A good race depends on more than just your training. To improve your speed and performance, you also need to consider the food you are putting into your body. The right foods at the right time can increase your running performance tremendously. Plus, you will reduce the risk of injury and illness. Every runner should include melon, berries, bananas, soup, grains, sweet peppers, lettuce, cucumber and celery in the diet.
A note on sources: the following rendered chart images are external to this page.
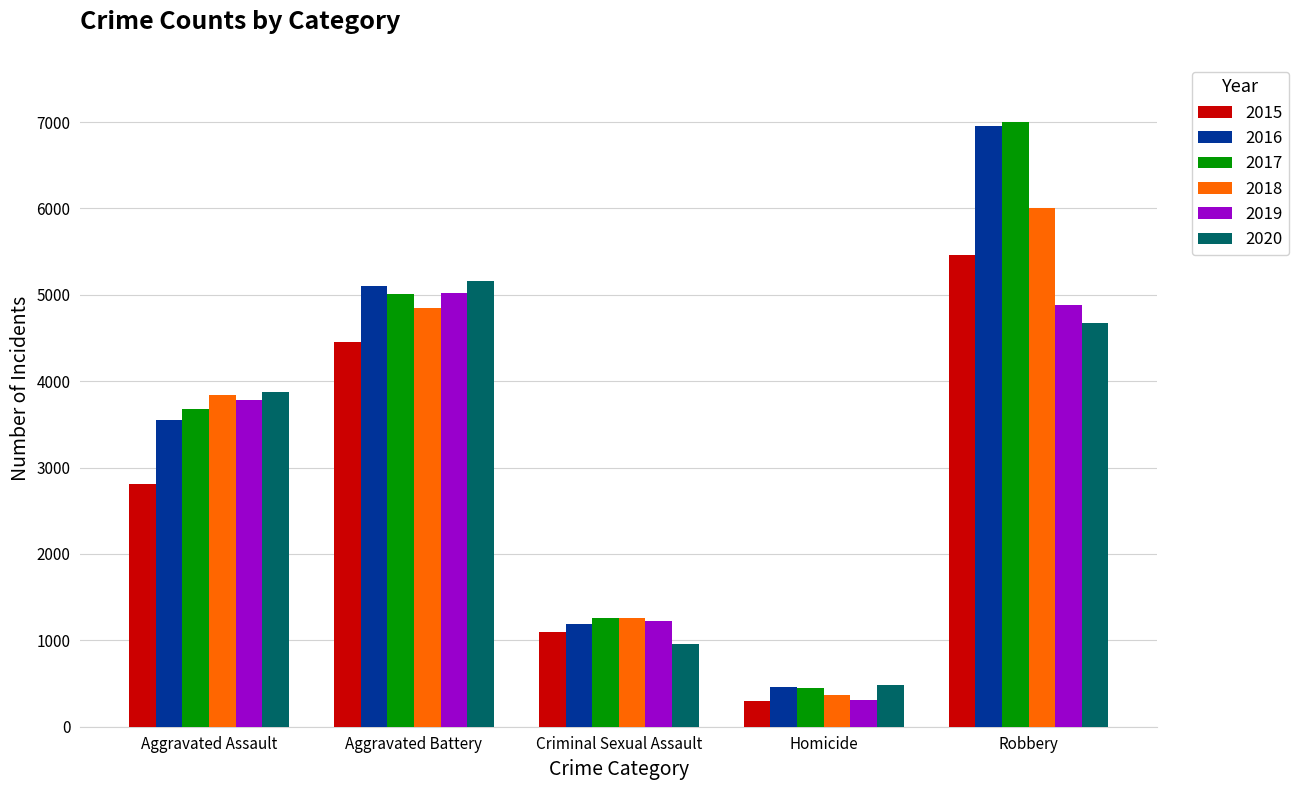

The 2020 series shows 2662 at Aggravated Assault. True or false?

False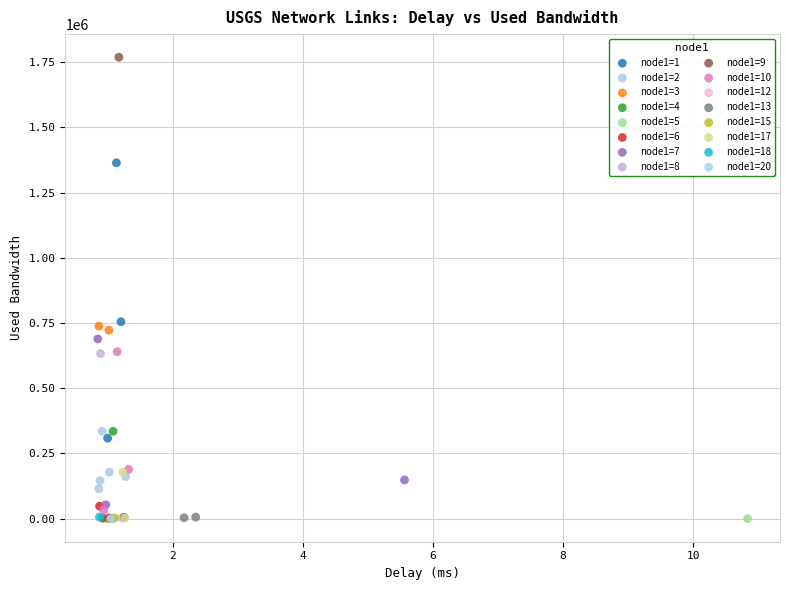

What are all the series names shown in the legend?

node1=1, node1=2, node1=3, node1=4, node1=5, node1=6, node1=7, node1=8, node1=9, node1=10, node1=12, node1=13, node1=15, node1=17, node1=18, node1=20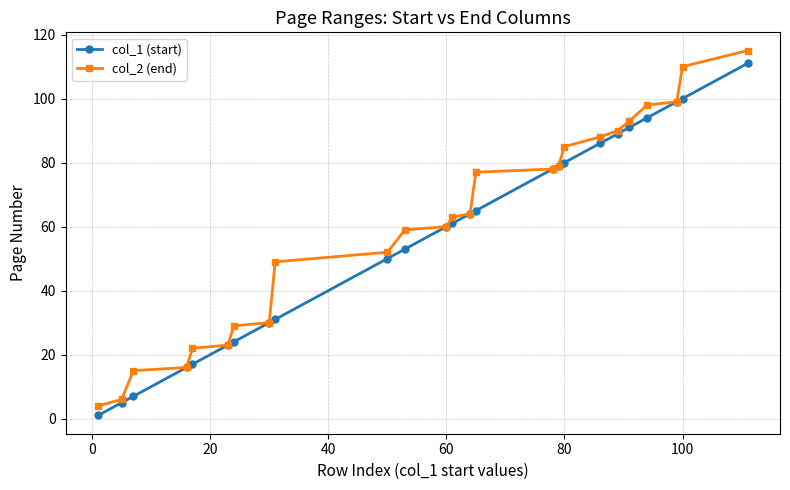

What are all the series names shown in the legend?

col_1 (start), col_2 (end)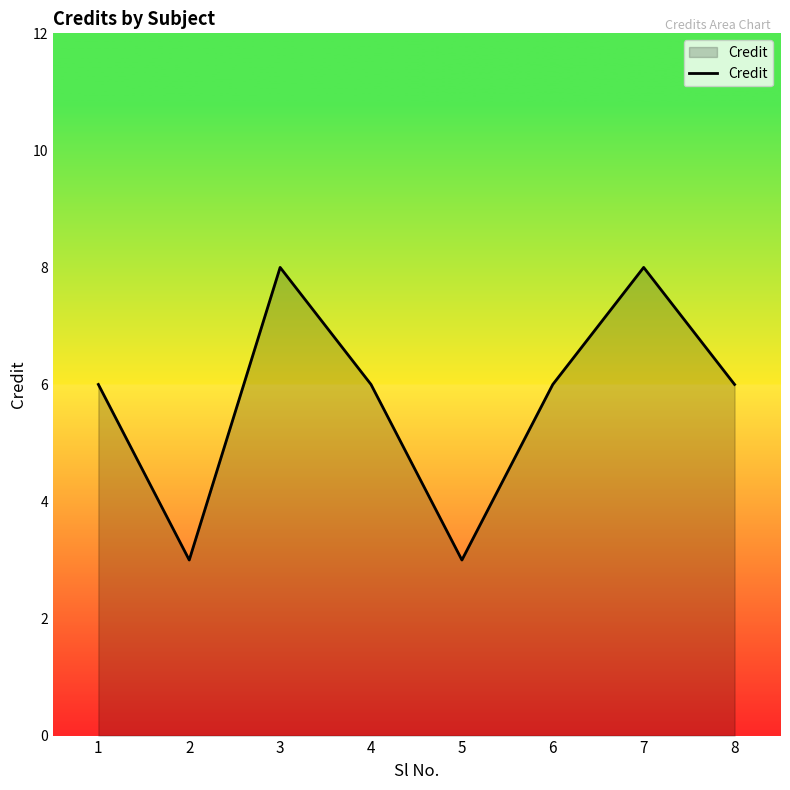

What is the change in value from 3 to 6?

-2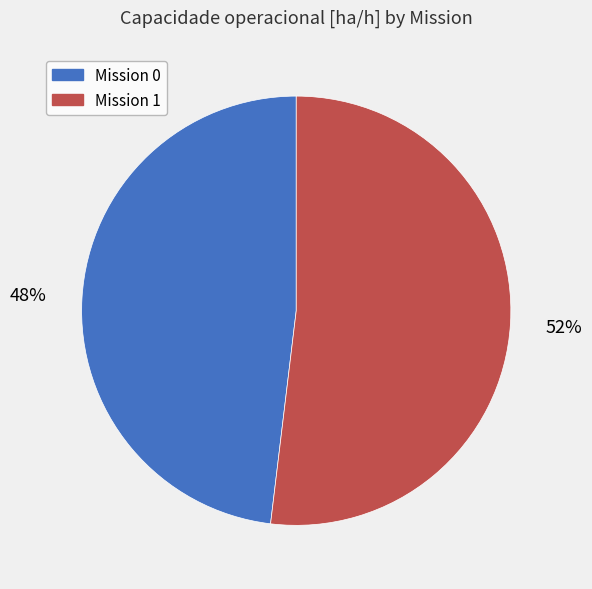

What is the ratio of the value at Mission 0 to the value at Mission 1?

0.9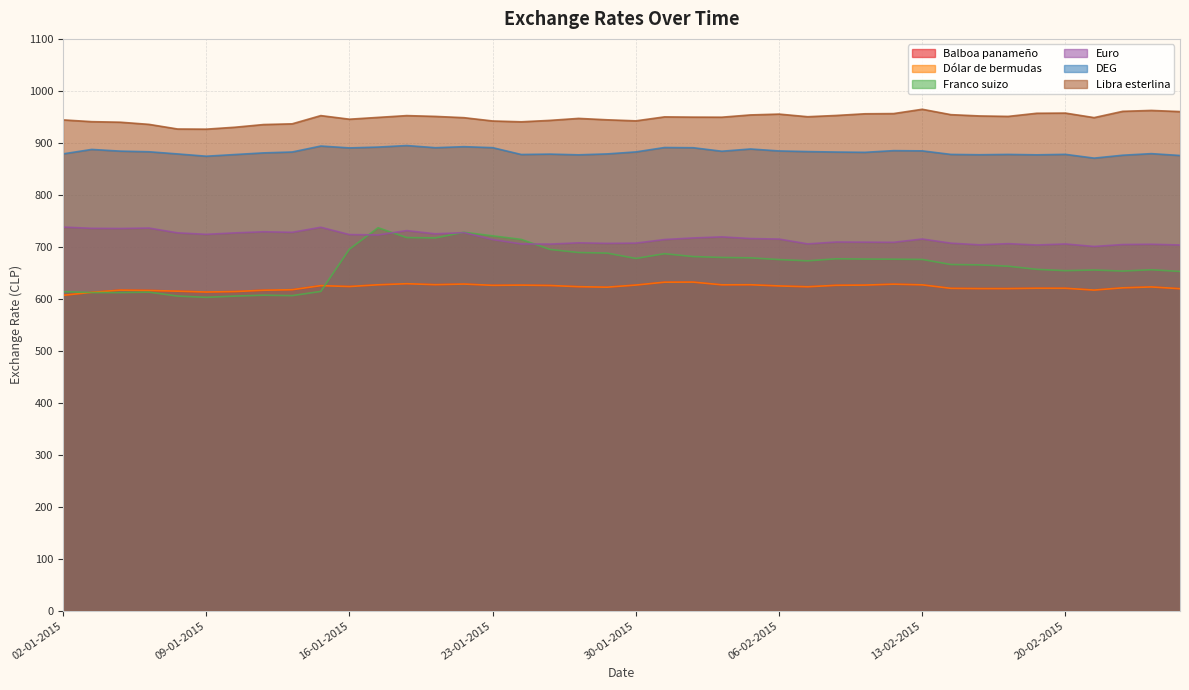

Reading left to right, transcribe all the data shown in this chart.

DEG: 878.8	887.4	884.1	882.9	878.7	874.3	877.6	880.7	882.4	893.9	890.3	891.9	894.9	890.7	892.7	890.8	877.6	878.4	877.0	878.8	882.6	891.1	890.7	883.9	888.2	884.5	883.2	882.4	881.8	885.1	884.6	877.8	877.2	877.8	877.0	877.9	870.7	876.3	879.3	875.7
Euro: 738.0	735.6	735.3	736.2	726.9	724.1	726.8	729.0	728.0	737.6	723.6	722.9	731.2	725.0	727.4	714.1	705.6	705.3	707.7	706.7	707.2	714.1	717.1	719.2	715.9	715.0	705.7	709.3	709.0	708.7	715.1	707.1	703.9	706.1	703.6	705.6	700.7	704.5	705.0	703.6
Franco suizo: 613.8	612.1	612.0	612.9	605.3	602.9	605.2	607.0	606.2	614.3	695.5	736.8	717.8	717.2	728.0	721.1	714.3	695.0	689.1	687.9	677.6	686.8	681.3	679.6	678.8	675.5	673.1	677.0	676.5	676.2	675.8	666.0	665.3	662.7	656.7	654.1	655.5	653.4	655.9	652.6
Libra esterlina: 944.2	940.8	939.8	935.6	926.7	926.4	930.1	935.2	936.6	952.5	945.5	949.0	952.5	950.9	948.5	942.1	940.5	943.3	947.1	944.4	942.4	950.0	949.5	949.4	953.8	955.4	950.3	952.7	956.0	956.3	964.6	954.3	951.8	950.9	957.0	957.3	948.6	960.7	962.4	960.2
Balboa panameño: 606.8	612.5	616.8	616.1	614.8	613.1	614.0	616.5	617.5	625.4	623.7	627.0	629.1	627.2	628.4	626.0	626.4	625.7	623.4	622.4	626.5	632.0	632.2	627.0	627.1	624.8	623.2	626.0	626.4	628.2	626.9	620.2	619.7	619.7	620.4	620.3	616.9	621.2	622.9	619.5
Dólar de bermudas: 606.8	612.5	616.8	616.1	614.8	613.1	614.0	616.5	617.5	625.4	623.7	627.0	629.1	627.2	628.4	626.0	626.4	625.7	623.4	622.4	626.5	632.0	632.2	627.0	627.1	624.8	623.2	626.0	626.4	628.2	626.9	620.2	619.7	619.7	620.4	620.3	616.9	621.2	622.9	619.5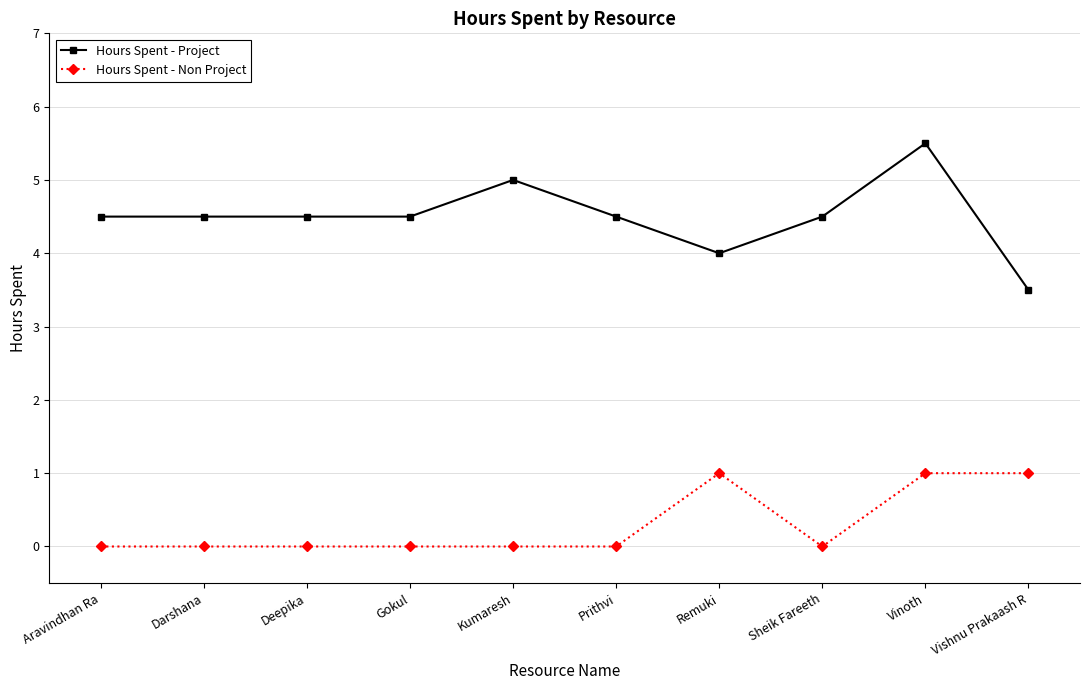

True or false: Hours Spent - Project has more than 1 interior local peaks.

True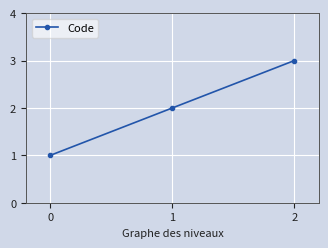

The value at 0 is 1. True or false?

True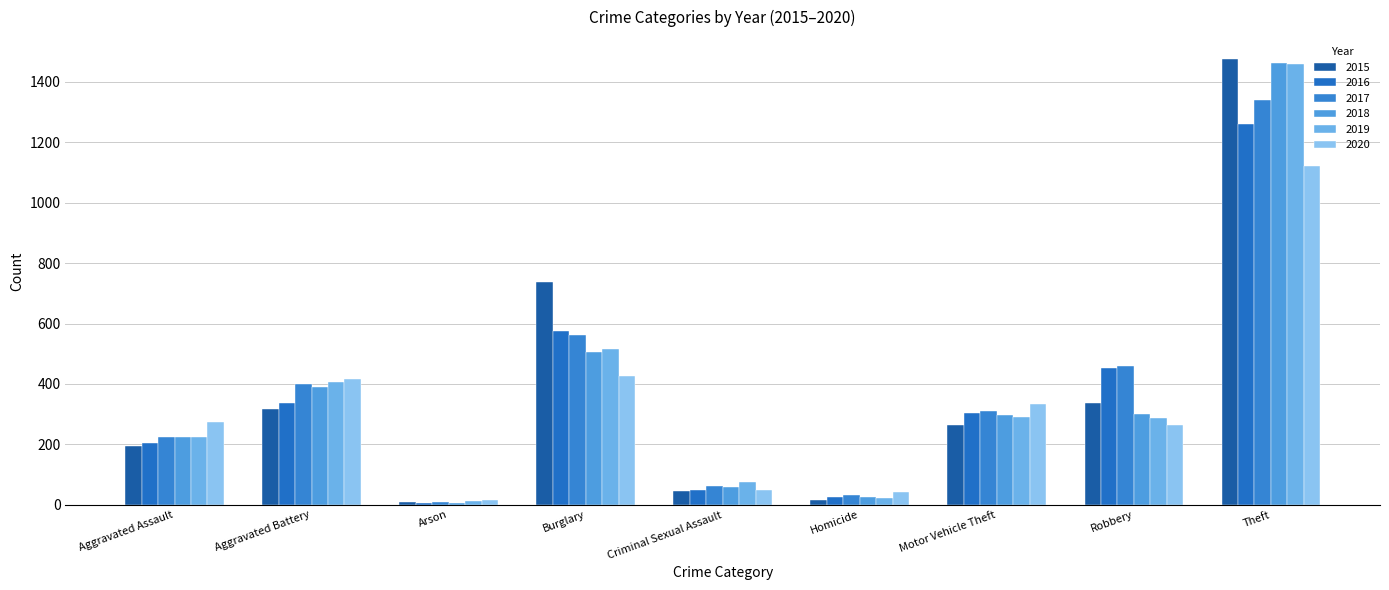

The 2020 series shows 227 at Motor Vehicle Theft. True or false?

False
Melon is an ideal recovery snack, it contains 90% of water and it replaces glycogen stores very quickly. Berries may contain up to 92% of water and are rich in anthocyanin which give them their deep hues and reduce post workout inflammation and joint pain. If you need a high-carb energy booster before your afternoon run, you can’t go wrong with a banana. This fruit also contains a healthy dose of potassium, about 400 mg. This is especially important for long-distance runs or in hot temperatures when you are likely to sweat a lot and thus lose valuable minerals. Potassium ,as well as other minerals like sodium, magnesium and chloride, compensates for this loss and lowers your blood pressure at the same time. Soup contains sodium the most important electrolyte to replace. Choose different vegetable varieties to have the right balance of electrolytes. As they cook, grains such as quinoa, rice and oatmeal soak up water, which your body absorbs during digestion. Sweet peppers are the most hydrating vegetables with 92 % of water they also contain Vitamin C and A. Red bell sweet pepper contains 253 % of your Vitamin C daily value.